Yesterday, I wrote about fear-based procrastination. I left one exercise off because I thought it had particular relevance to niche site building, so I thought I’d write about it today.

At this point, you all know about the niche site challenge. At the height of that challenge, I knew I had to create a website basically every other week.

To get around this, I threw up a load of sites without thinking about it. Some succeeded, some didn’t, but one thing was sure: I built a ton of websites, wrote a ton of articles and just got on with it.

Since the end of the project though, I have slipped into old habits. This isn’t just about niche sites, but it’s spread over a lot of the stuff I’ve been doing:

  • I’m taking more time to do things
  • I’m second-guessing stuff without testing it
  • More time spent “planning” and “getting it right in theory”

Those things are the province of procrastinators. They don’t build niche sites and they don’t make your business grow.

So let’s talk about another lesson learned after the fact with the niche site challenge and a really simple exercise.

Write A Terrible Short-Form Sales Letter That You KNOW You’ll Replace

Split-testing is the root of all that’s successful in the world.

If you haven’t tried something, you have no real and valuable data as to whether it’s going to work or not. It doesn’t matter how much you read, who you ask and which masters of whatever it is you’re studying have given their valuable thoughts.

Everything eventually requires direct and tangible experience.

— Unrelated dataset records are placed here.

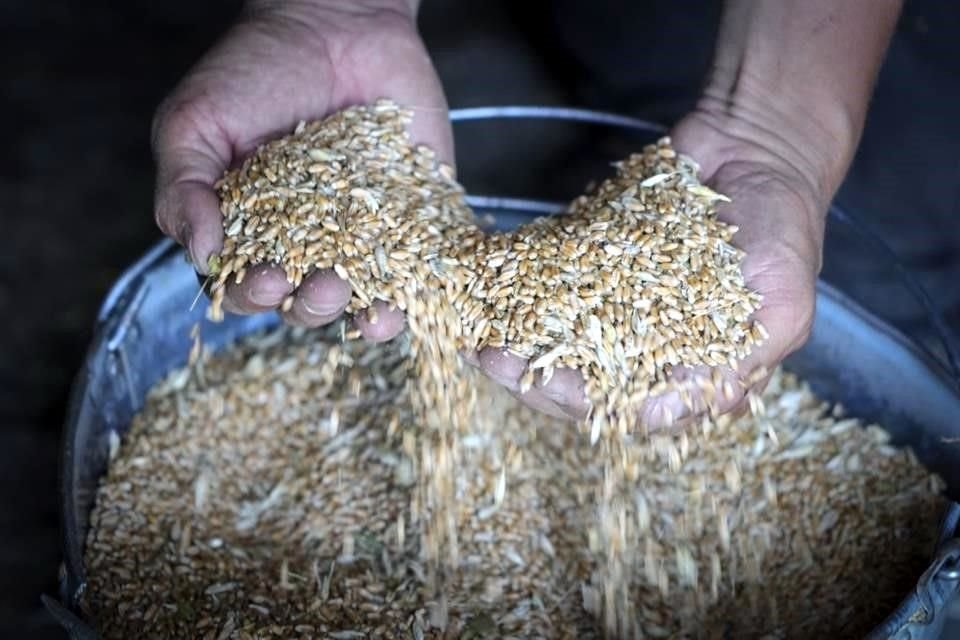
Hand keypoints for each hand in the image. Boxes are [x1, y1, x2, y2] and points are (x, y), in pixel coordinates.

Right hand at [152, 0, 450, 339]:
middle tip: (321, 284)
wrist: (334, 22)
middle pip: (306, 304)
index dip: (252, 295)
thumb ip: (183, 189)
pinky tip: (413, 299)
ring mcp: (365, 235)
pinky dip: (418, 290)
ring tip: (365, 302)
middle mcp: (309, 244)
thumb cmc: (254, 70)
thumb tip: (203, 254)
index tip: (264, 275)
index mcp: (252, 233)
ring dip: (363, 314)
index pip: (247, 289)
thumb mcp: (196, 123)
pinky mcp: (415, 218)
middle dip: (311, 305)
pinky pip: (419, 268)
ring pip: (364, 299)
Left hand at [478, 103, 830, 425]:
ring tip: (474, 335)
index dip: (580, 401)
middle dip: (532, 375)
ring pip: (557, 341)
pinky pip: (552, 292)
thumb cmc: (782, 226)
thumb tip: (671, 414)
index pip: (627, 407)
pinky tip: (485, 295)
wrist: (754, 149)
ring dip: (514, 343)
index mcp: (695, 372)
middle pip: (582, 381)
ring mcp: (621, 310)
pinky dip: (519, 297)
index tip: (540, 383)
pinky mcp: (598, 273)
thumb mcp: (782, 301)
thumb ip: (736, 360)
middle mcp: (652, 350)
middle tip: (489, 359)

That was all a bit theoretical, so let’s put it in simple terms: When you’re building a website, niche project or business, you have to start.

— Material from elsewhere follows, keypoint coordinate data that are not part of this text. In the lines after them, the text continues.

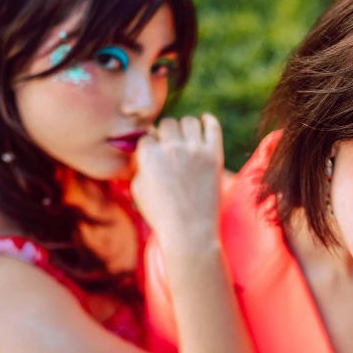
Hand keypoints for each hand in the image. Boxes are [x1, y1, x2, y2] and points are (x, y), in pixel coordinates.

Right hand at [131, 114, 223, 253]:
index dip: (150, 145)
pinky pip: (212, 126)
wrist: (189, 232)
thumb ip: (138, 166)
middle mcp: (172, 148)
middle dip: (167, 134)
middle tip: (171, 147)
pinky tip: (205, 122)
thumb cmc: (161, 214)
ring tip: (187, 139)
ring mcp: (195, 150)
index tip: (155, 152)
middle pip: (167, 124)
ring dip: (185, 128)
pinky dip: (208, 121)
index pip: (147, 135)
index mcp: (149, 156)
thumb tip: (141, 151)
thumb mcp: (138, 190)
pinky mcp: (214, 155)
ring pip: (189, 121)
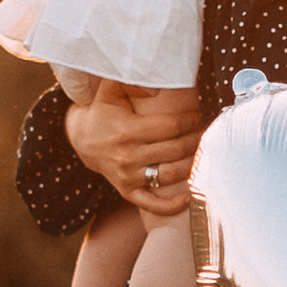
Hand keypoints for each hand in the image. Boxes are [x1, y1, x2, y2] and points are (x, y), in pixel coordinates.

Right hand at [64, 82, 202, 212]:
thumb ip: (131, 80)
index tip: (197, 116)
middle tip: (204, 132)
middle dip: (196, 139)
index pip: (171, 127)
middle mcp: (128, 156)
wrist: (82, 140)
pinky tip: (188, 198)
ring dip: (192, 164)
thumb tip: (157, 84)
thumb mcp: (111, 90)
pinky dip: (172, 206)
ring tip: (201, 153)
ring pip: (170, 175)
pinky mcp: (128, 191)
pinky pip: (152, 204)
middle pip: (176, 150)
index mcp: (127, 131)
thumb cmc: (104, 111)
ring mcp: (128, 176)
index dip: (190, 121)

A crappy website that earns $2 a month is better than a hundred awesome articles sat on your hard drive that you’re “waiting to post.”

You won’t know how successful your site is going to be until you put it up. You might as well start now. (More on that later.)

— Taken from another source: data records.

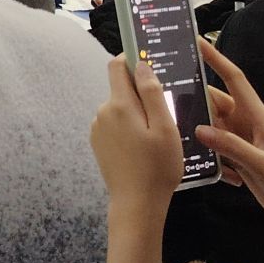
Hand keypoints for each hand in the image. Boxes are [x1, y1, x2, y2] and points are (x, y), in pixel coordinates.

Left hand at [90, 57, 182, 262]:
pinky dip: (129, 127)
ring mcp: (97, 128)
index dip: (132, 59)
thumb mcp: (165, 128)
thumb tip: (142, 65)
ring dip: (136, 112)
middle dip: (141, 93)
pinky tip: (144, 146)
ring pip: (119, 107)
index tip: (150, 64)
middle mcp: (103, 112)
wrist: (136, 203)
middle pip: (120, 88)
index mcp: (119, 105)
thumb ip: (153, 94)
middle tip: (165, 111)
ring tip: (157, 134)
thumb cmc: (157, 167)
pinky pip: (115, 124)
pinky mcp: (98, 142)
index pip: (117, 66)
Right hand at [194, 41, 263, 249]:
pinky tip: (215, 172)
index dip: (217, 59)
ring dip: (199, 132)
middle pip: (215, 103)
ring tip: (178, 134)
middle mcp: (247, 124)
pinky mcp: (237, 158)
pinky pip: (214, 149)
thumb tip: (199, 129)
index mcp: (258, 117)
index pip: (235, 80)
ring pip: (211, 126)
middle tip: (168, 98)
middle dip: (195, 100)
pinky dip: (210, 158)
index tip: (197, 42)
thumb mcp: (263, 164)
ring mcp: (241, 141)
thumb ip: (232, 147)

When it comes to niche sites specifically, you also have two added bonuses to throw on the above:

  1. Nobody reads an unsuccessful niche site – there’s no fear of failure
  2. You can rewrite the thing anyway.

It’s crazy, but with a lot of my recent projects, I’ve been afraid to push the “publish” button because I’ve thought that the copy could be better. This second guessing of my ability is, among other things, a waste of time.

More importantly though, it’s more stupid when you consider that in the past I’ve written multiple variations of a sales letter in order to split-test them.

If you ever think your sales letters, product reviews or anything like that are important in and of themselves, then you’re on the wrong track. You shouldn’t coddle them and sculpt them like fine clay, you should make them compete with each other and mercilessly get rid of non-performers.

Final Thoughts

Today’s article is a short one. That’s because the premise is simple: If you’re stuck on a niche site project or particularly rubbish review, just write a “control” article that you will come back to and improve upon later.

Instead of psyching yourself up to write a 2,000 word masterpiece that covers every possible facet of a buyer’s psyche, just write a bare-boned 500 word summary and get it published. One of a few things will happen:

  • It won’t be as bad as you think
  • It will be, but you’ll be able to come back later having gotten the procrastination out of your system
  • You’ll actually break the writer’s block you’re experiencing and end up writing the 2,000 anyway
  • Your loved ones will look at your measly 500 word article and laugh at you (obviously won’t happen)
  • This exercise will be ignored and it’ll stay an idea in your head, and when you’re old and frail, you’ll realise you really could have made a decent website about snorkelling gear or whatever. (Don’t do this.)

With that said, it’s time for me to get out of here and time for you to write some possibly-but-not-guaranteed terrible articles.